Exercise objective | Quote the data word for word, from the line containing "collection date: 1927-01-14/1927-01-28" up to and including the line containing "elevation (m): 2200".

Dataset entries |
----

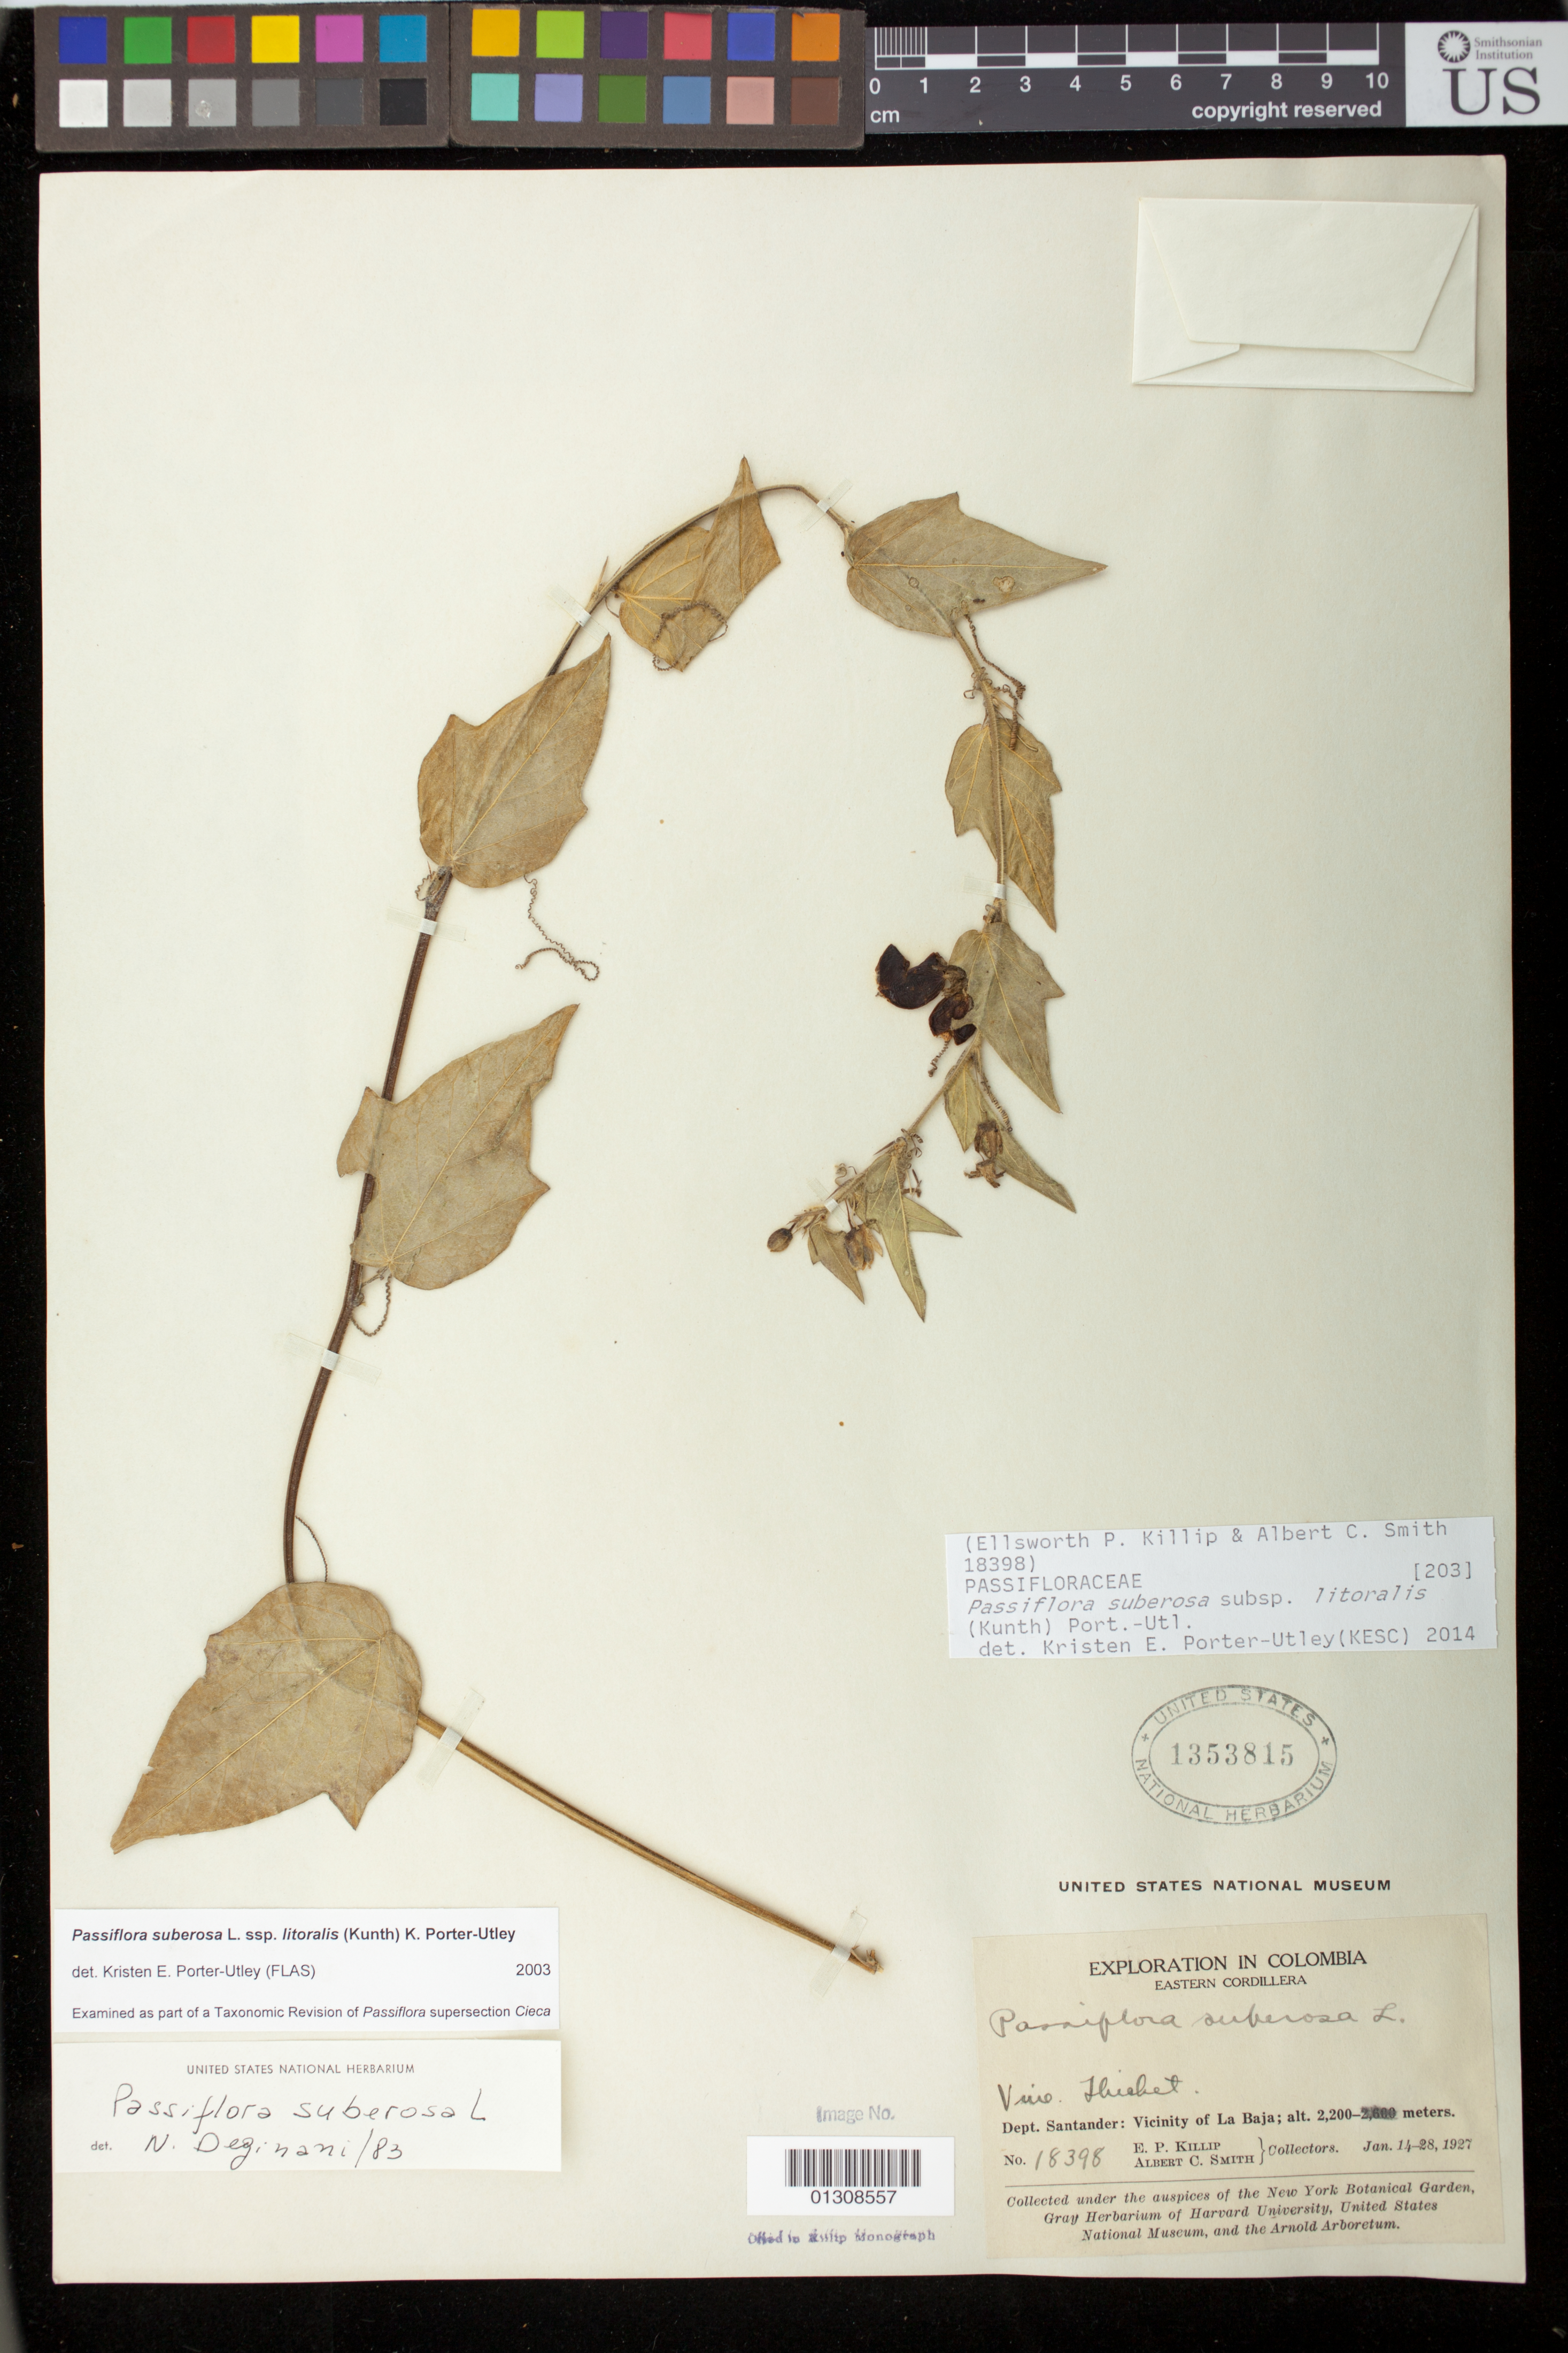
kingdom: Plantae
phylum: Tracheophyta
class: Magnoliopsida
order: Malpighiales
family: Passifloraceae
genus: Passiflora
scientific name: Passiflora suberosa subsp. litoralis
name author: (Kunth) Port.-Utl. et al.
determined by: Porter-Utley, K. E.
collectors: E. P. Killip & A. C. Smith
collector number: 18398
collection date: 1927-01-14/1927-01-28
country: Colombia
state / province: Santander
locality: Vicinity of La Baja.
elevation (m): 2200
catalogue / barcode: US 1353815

----

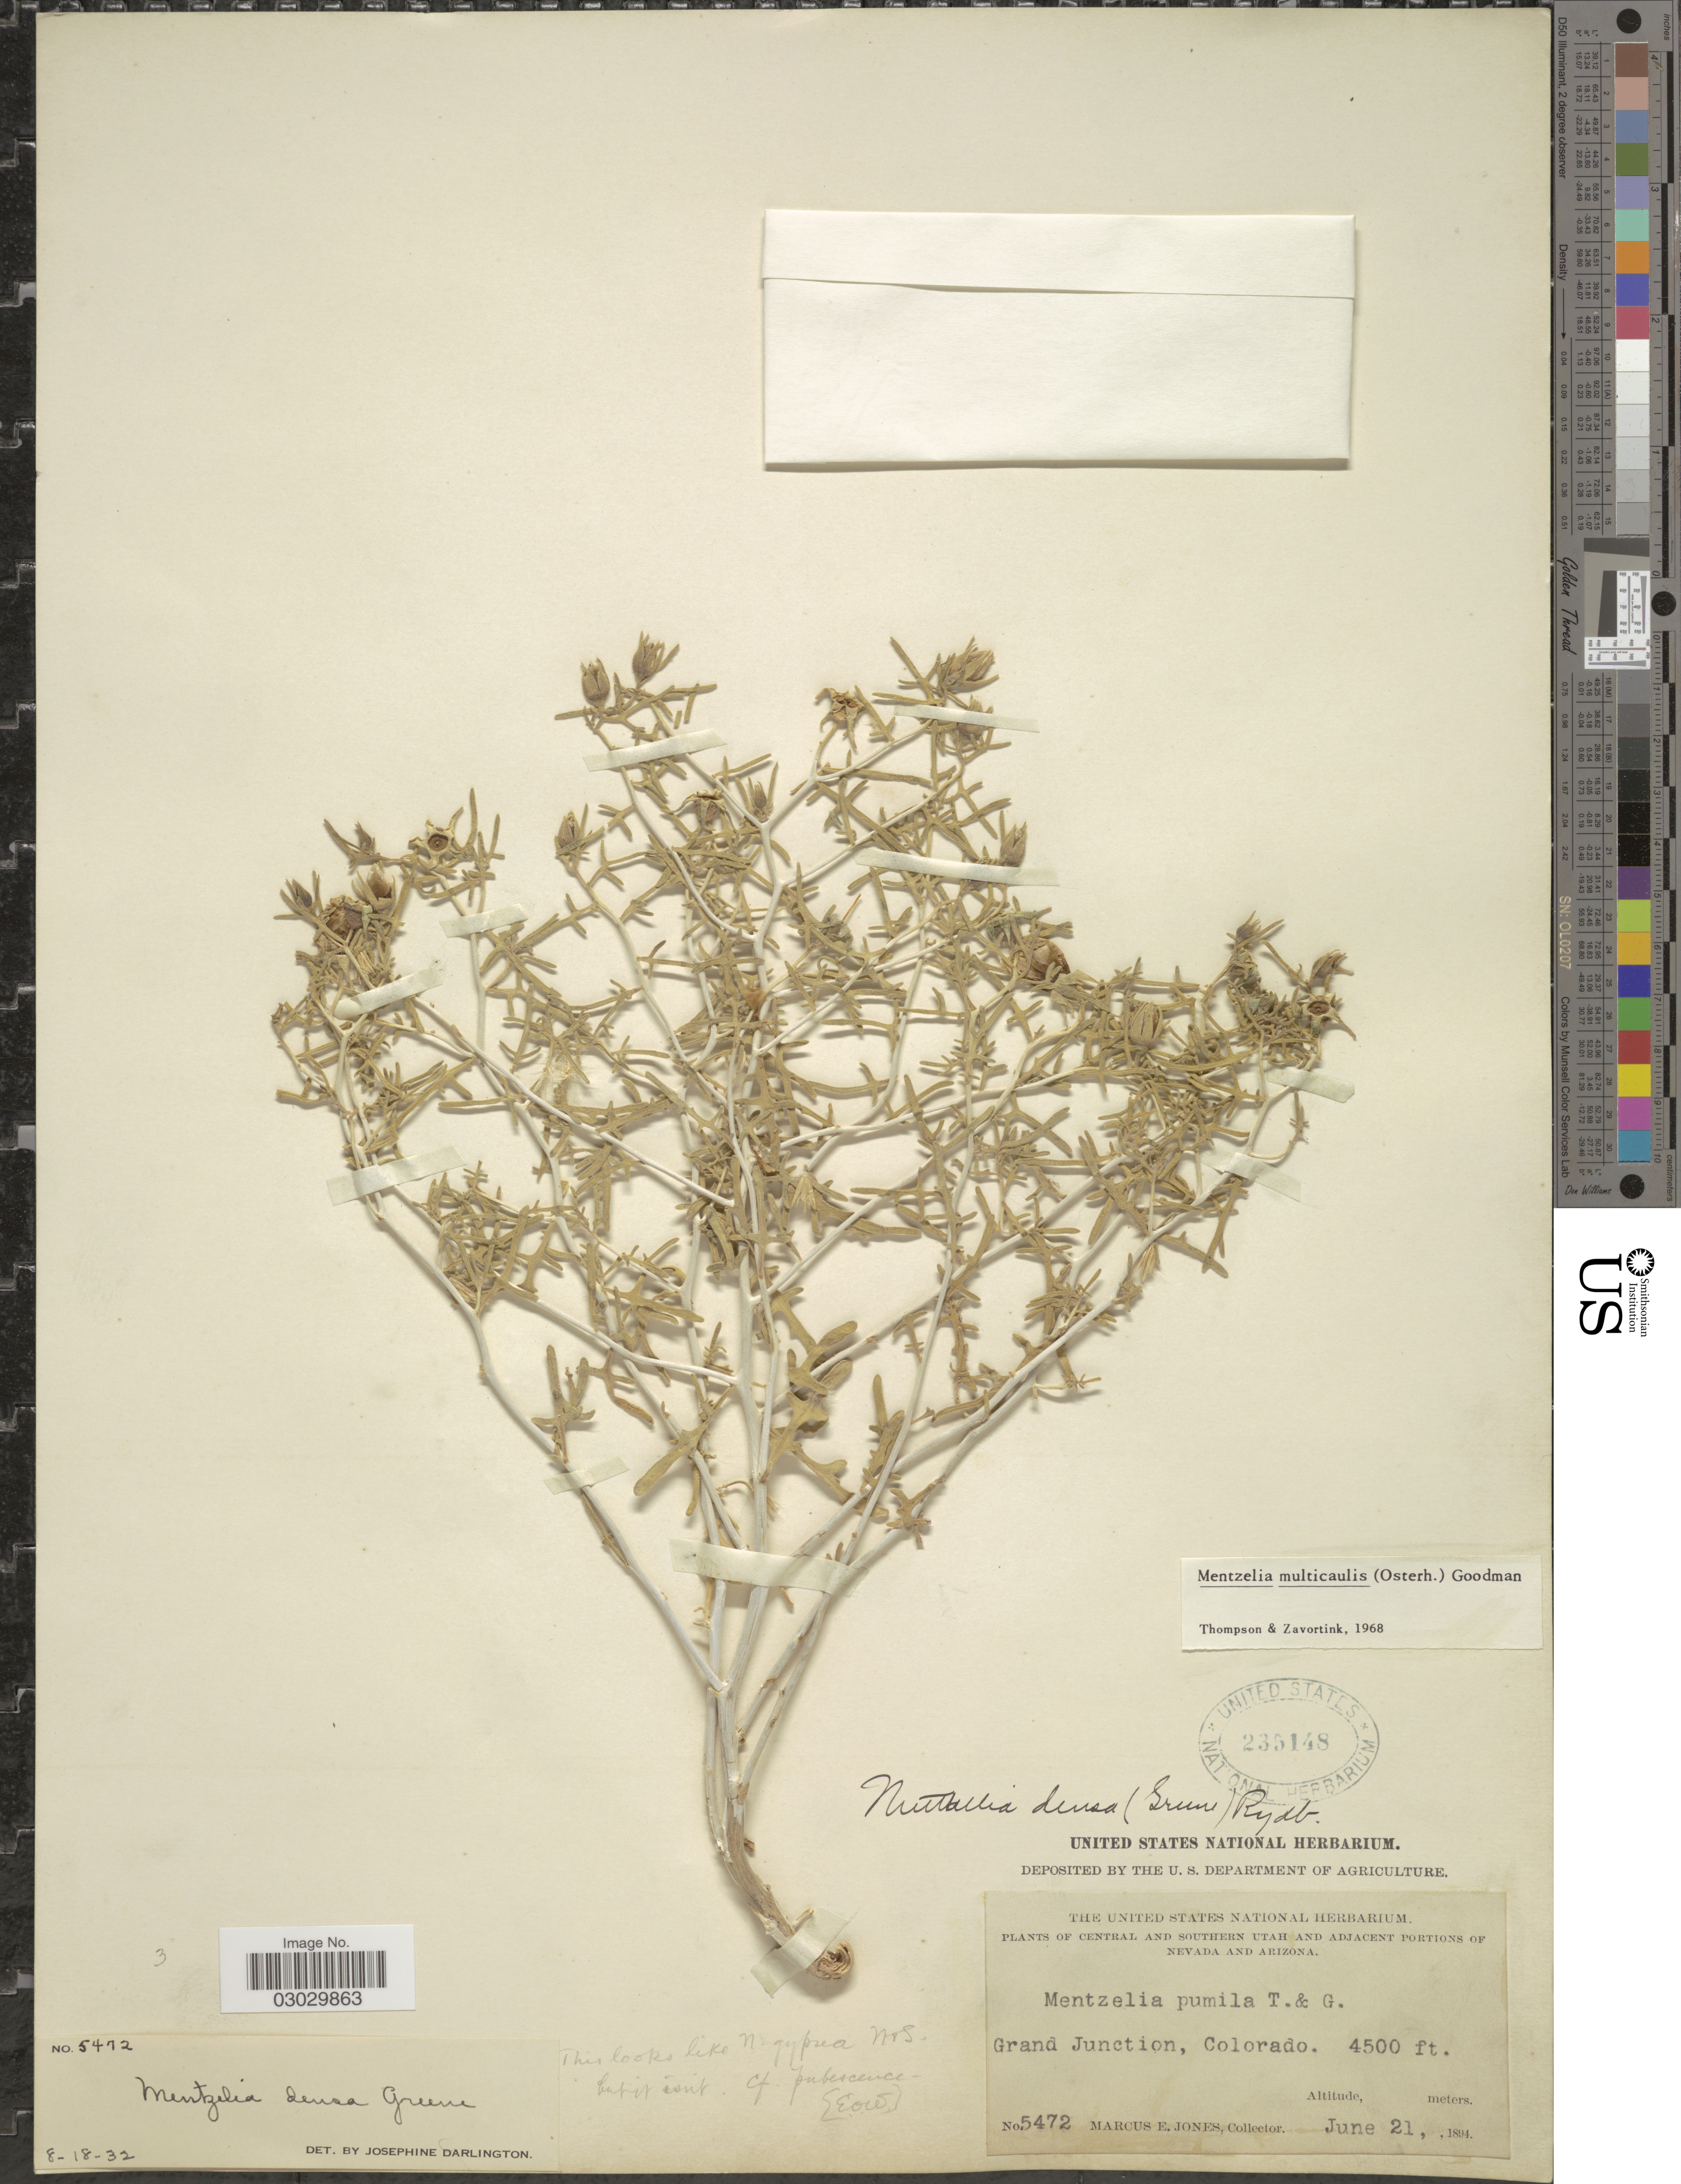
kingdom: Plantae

----

Worked answer |
collection date: 1927-01-14/1927-01-28
country: Colombia
state / province: Santander
locality: Vicinity of La Baja.
elevation (m): 2200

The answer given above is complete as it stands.